Leur histoire semble toujours commencer de la même façon : en quête d’une vie meilleure, leurs aïeux, parents ou grands-parents, ont quitté le pays d’origine pour aller vivre, dans les pays d’accueil, l’hospitalité des habitants autant que des débuts difficiles, la misère, parfois la guerre, et enfin la fortune et la gloire. L’histoire des Libanais d’Afrique est souvent ainsi faite.
Selon les sources, ils seraient sur ce continent entre 250 000 et 300 000 : de 50 000 à 80 000 en Côte d’Ivoire, 30 000 au Sénégal, 25 000 au Nigeria, moins de 10 000 en Sierra Leone, au Ghana, au Gabon… De confessions diverses, chrétiens maronites, musulmans sunnites et essentiellement chiites. En fait, le Liban a une longue tradition migratoire : le pays abrite aujourd’hui cinq millions d’habitants, alors que sa diaspora regroupe dans le monde douze millions de personnes.

Floués par les voyagistes

Une première vague d’émigration abandonne, dès le début du XIXe siècle, la région de la montagne libanaise pour se rendre en Egypte. La seconde conduit, entre 1850 et 1950, 400 000 Libanais vers le Nouveau monde. C’est à peu près à ce moment-là que les premiers émigrants débarquent aussi en Afrique. « Au début, c’est quasiment par "accident" qu’ils arrivent sur ce continent, explique Nadim Shehadi, chercheur au Centre d’études libanaises d’Oxford (Angleterre). Les premiers ont soit raté le bateau, soit été floués par les voyagistes qui leur promettaient les Amériques en les faisant passer par Dakar ou Marseille. »
La guerre du Liban (1975-1990) a aussi poussé un grand nombre d’habitants à l’expatriation. Peu après la fin du conflit, entre 1991 et 1995 – période qui a coïncidé avec les troubles des transitions démocratiques en Afrique – certains Libanais africains ont regagné le Liban où ils avaient beaucoup investi. « Mais ils ont vite été déçus par la situation économique et politique du pays. Ils se sont alors rendus compte qu’ils se sentaient plus africains que libanais », souligne Nadim Shehadi, co-auteur d’un remarquable ouvrage sur la diaspora libanaise (The Libanese in the World : a Century of Emigration, CLS/Tauris, Londres, 2002).
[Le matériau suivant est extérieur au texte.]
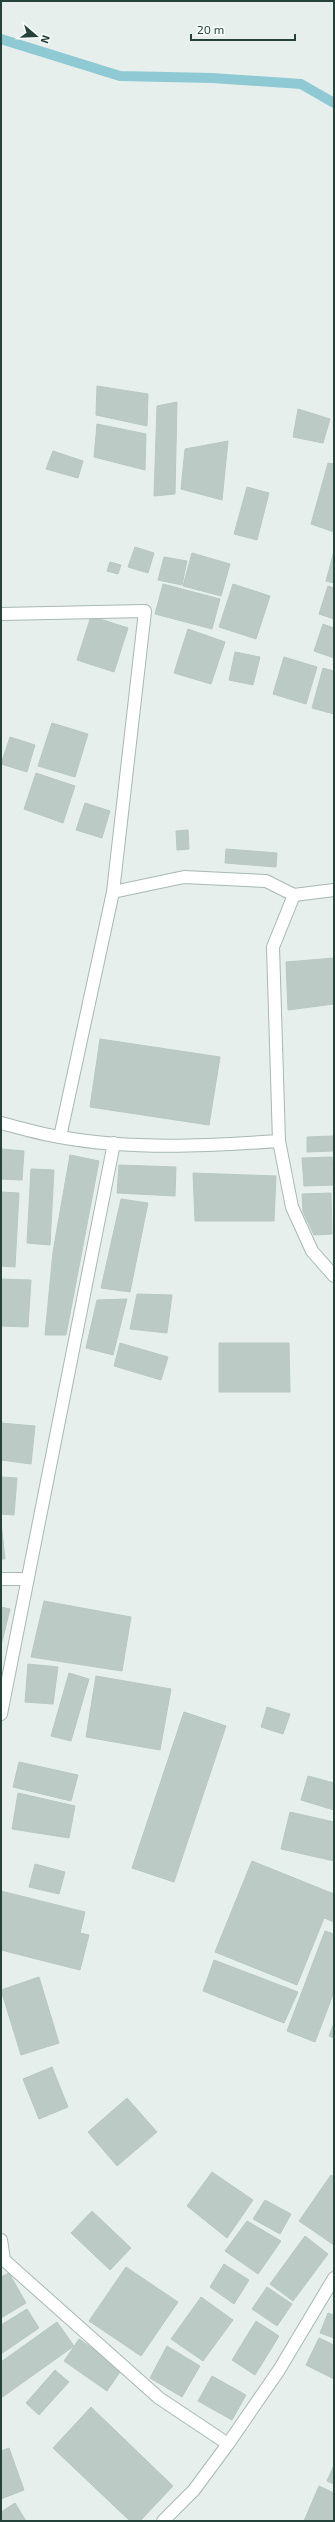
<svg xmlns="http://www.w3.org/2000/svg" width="335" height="2522" viewBox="0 0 335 2522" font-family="'Exo 2',sans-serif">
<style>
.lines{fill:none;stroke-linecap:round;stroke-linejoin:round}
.stream{stroke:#8ec9d4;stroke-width:10}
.building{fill:#bbcac4;stroke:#b8c9c2}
.minor-casing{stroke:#a8b8b2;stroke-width:14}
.minor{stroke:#fff;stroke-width:12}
</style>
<rect width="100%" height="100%" fill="#e6efeb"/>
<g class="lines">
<path class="stream" d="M 1,39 L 120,76 L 212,78 L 301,84 L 334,103"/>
</g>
<path class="building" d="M 97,386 L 148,394 L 147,426 L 96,415 Z
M 177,402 L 175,494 L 154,496 L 157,406 Z
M 298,409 L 330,419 L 323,443 L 293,437 Z
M 97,424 L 146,434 L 145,470 L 94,457 Z
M 228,441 L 222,500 L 181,489 L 185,449 Z
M 53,451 L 83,461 L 78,478 L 46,469 Z
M 328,463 L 334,464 L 334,532 L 311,524 Z
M 247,487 L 269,493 L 257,540 L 234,534 Z
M 135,547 L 154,553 L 148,573 L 128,567 Z
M 334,551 L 334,583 L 326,581 Z
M 192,553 L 230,564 L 221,596 L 183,586 Z
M 164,557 L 187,561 L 182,585 L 158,580 Z
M 110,562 L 121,565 L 118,574 L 107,571 Z
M 163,584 L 220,599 L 212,629 L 155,614 Z
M 233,584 L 270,596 L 256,639 L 219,627 Z
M 328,586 L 334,588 L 334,619 L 319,614 Z
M 91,616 L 128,628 L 114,672 L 77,660 Z
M 323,624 L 334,628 L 334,658 L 314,651 Z
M 188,629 L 225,642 L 211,684 L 174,673 Z
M 235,652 L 260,657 L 253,685 L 229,680 Z
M 284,657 L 317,667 L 306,704 L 273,694 Z
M 323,668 L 334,671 L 334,714 L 312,708 Z
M 52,723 L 88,734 L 75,777 L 38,766 Z
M 10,737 L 35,745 L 27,772 L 1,764 Z
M 36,773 L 75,786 L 63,823 L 24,809 Z
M 85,803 L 110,811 L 102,838 L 76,830 Z
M 188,830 L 189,849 L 177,850 L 176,831 Z
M 226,849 L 277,853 L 276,867 L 225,863 Z
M 334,958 L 334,1004 L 288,1010 L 286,962 Z
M 100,1039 L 220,1057 L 209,1125 L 90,1107 Z
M 333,1136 L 333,1151 L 307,1152 L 307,1137 Z
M 2,1149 L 24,1151 L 22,1180 L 1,1179 Z
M 70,1155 L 99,1161 L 66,1335 L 45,1335 L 53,1252 Z
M 332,1157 L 334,1185 L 304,1186 L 302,1158 Z
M 119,1165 L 176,1167 L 175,1196 L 117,1193 Z
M 31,1169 L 54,1170 L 50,1245 L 27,1243 Z
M 193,1173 L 276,1176 L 274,1221 L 195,1221 Z
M 1,1192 L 19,1193 L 15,1267 L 1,1266 Z
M 331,1193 L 332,1234 L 314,1235 L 303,1212 L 302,1194 Z
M 121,1199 L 148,1203 L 130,1292 L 101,1288 Z
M 1,1279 L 31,1280 L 28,1327 L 1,1326 Z
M 137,1294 L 172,1295 L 167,1333 L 130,1329 Z
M 127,1299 L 113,1355 L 86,1348 L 97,1300 Z
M 120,1343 L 168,1357 L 161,1380 L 114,1366 Z
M 219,1343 L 289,1343 L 290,1392 L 219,1392 Z
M 1,1423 L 35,1426 L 31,1464 L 1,1460 Z
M 1,1477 L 17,1478 L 14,1515 L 1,1514 Z
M 1,1522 L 5,1559 L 1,1559 Z
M 44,1601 L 131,1617 L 122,1671 L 31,1657 Z
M 1,1607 L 10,1609 L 1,1646 Z
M 28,1664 L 58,1667 L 53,1704 L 25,1702 Z
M 69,1673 L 89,1679 L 71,1741 L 51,1736 Z
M 96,1676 L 171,1689 L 160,1750 L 86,1737 Z
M 267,1707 L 290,1714 L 283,1734 L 261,1727 Z
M 184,1712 L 226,1726 L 174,1882 L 132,1868 Z
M 19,1762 L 78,1775 L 71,1801 L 13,1787 Z
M 308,1776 L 334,1783 L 334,1810 L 301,1800 Z
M 18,1793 L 75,1806 L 69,1838 L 12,1829 Z
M 290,1812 L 334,1822 L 334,1861 L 281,1849 Z
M 252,1861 L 334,1894 L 334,1922 L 324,1918 L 297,1985 L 215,1952 Z
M 35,1864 L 65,1872 L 59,1894 L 29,1887 Z
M 1,1891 L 85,1912 L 80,1933 L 89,1935 L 80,1970 L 1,1950 Z
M 325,1931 L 334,1934 L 334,1992 L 315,2042 L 287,2031 Z
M 214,1960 L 298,1992 L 284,2023 L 203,1991 Z
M 39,1977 L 59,2043 L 21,2055 L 1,1990 Z
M 334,2023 L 334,2038 L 329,2036 Z
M 52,2067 L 68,2107 L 39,2119 L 23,2079 Z
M 127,2098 L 157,2132 L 117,2166 L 88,2132 Z
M 212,2172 L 253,2200 L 227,2238 L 187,2206 Z
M 331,2175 L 334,2177 L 334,2245 L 299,2221 Z
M 265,2200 L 291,2214 L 280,2234 L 253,2219 Z
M 92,2211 L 131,2248 L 110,2270 L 71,2233 Z
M 247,2221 L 281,2241 L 258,2274 L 225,2251 Z
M 305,2236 L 328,2254 L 293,2301 L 270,2284 Z
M 224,2264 L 249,2280 L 234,2304 L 210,2287 Z
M 126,2267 L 178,2302 L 141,2356 L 89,2321 Z
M 9,2273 L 26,2303 L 1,2318 L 1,2277 Z
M 267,2287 L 292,2304 L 277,2326 L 252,2309 Z
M 201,2297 L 233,2320 L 203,2361 L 171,2339 Z
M 27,2309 L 39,2328 L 1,2354 L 1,2325 Z
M 328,2313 L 334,2315 L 334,2338 L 320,2333 Z
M 256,2321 L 279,2336 L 255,2375 L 232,2360 Z
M 57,2322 L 74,2346 L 1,2398 L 1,2362 Z
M 319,2338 L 334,2345 L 334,2379 L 306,2365 Z
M 79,2339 L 122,2369 L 107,2391 L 64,2361 Z
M 167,2346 L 200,2366 L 182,2397 L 150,2378 Z
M 55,2370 L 69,2382 L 39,2415 L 26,2403 Z
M 212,2376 L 246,2395 L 232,2420 L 198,2401 Z
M 91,2407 L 173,2486 L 140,2521 L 130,2521 L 53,2448 Z
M 9,2448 L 24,2490 L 1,2499 L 1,2451 Z
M 334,2465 L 334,2484 L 327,2481 Z
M 319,2486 L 334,2493 L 334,2521 L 304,2521 Z
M 15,2503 L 26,2521 L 1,2521 L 1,2512 Z"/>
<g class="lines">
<g class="minor-casing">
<path id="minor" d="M 1,614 L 145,611 L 113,892 L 184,877 L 266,881 L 294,895
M 1,1123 C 20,1128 40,1134 60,1137 C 131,1150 207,1146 279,1141 L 273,947 L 294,895 L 334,890
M 60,1137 L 113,892
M 279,1141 L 292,1207 L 312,1251 L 334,1276
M 1,1579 L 26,1579
M 1,1714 L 114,1143
M 1,2240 L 4,2260 L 159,2398 L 228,2444 L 279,2370 L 334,2278
M 163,2521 L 194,2490 L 228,2444"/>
</g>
<use href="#minor" class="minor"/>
</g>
<rect width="335" height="2522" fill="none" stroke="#24423a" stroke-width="4"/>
<g transform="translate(36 36) rotate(109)" stroke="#f7fbf9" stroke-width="3" paint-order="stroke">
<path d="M0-3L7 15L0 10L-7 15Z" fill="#24423a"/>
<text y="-6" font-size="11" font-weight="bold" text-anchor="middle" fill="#24423a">N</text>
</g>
<path d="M191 34v6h104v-6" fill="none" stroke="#24423a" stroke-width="2"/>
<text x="197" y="34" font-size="12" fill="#24423a" stroke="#f7fbf9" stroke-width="3" paint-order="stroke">20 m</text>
</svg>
Une place importante dans le tissu économique

Paradoxalement, l’image que se font les Africains des Orientaux du Levant installés sur le continent n’est pas aussi rose que leur success story ne le laisse paraître. Pour nombre de gens, les Libanais « sont des mafieux, font dans la fausse monnaie et le trafic d’armes, et arrosent tous ceux qui ont une parcelle de pouvoir ». A tort ou à raison, le Libanais fait peur même quand il n’a, a priori, rien à se reprocher. Une chose est sûre : les communautés libano-africaines occupent de très larges pans de l’activité économique des pays d’accueil.
Au Sénégal, selon l’hebdomadaire français L’Express (24/10/2002), la communauté libanaise détient 60 % des PME-PMI. En Côte d’Ivoire, indique la même source, elle contrôlerait « 80 % du parc immobilier privé, les trois quarts de la distribution et 40 % de l’activité industrielle ». Les commerçants libanais auraient ainsi créé des dizaines de milliers d’emplois à travers le continent, grâce à 30 000 milliards de FCFA d’investissements, affirme pour sa part l’économiste ivoiro-libanais Jaber Bassim, cité par le quotidien ivoirien La Voie (20/04/1998).
S’ils sont redoutés, honnis ou objets de jalousie, c’est certes parce que les grands hommes d’affaires libanais disposent d’une force de frappe économique et financière, mais c’est surtout du fait de leurs liaisons, parfois dangereuses, avec les autorités politiques en place. Les noms de certains d’entre eux sont associés à ceux de responsables politiques et parfois aux dérives de leur pouvoir : celui de l’avocat Walid Koraytem, pour des investissements douteux au Gabon dans le cadre de l’affaire Elf, celui de Jamil Saïd, pour une implication politique et matérielle dans la guerre civile au Sierra Leone. Selon la journaliste belge Colette Braeckmann, certains Libanais auraient participé au financement de l’assassinat, en janvier 2001, du président congolais Laurent-Désiré Kabila. Celui-ci, écrit-elle, s’était « aliéné la puissante communauté libanaise lorsqu’il a imprudemment confié à la société israélienne IDI le monopole de l’achat des diamants » (Les Nouveaux prédateurs, Fayard, Paris, 2003).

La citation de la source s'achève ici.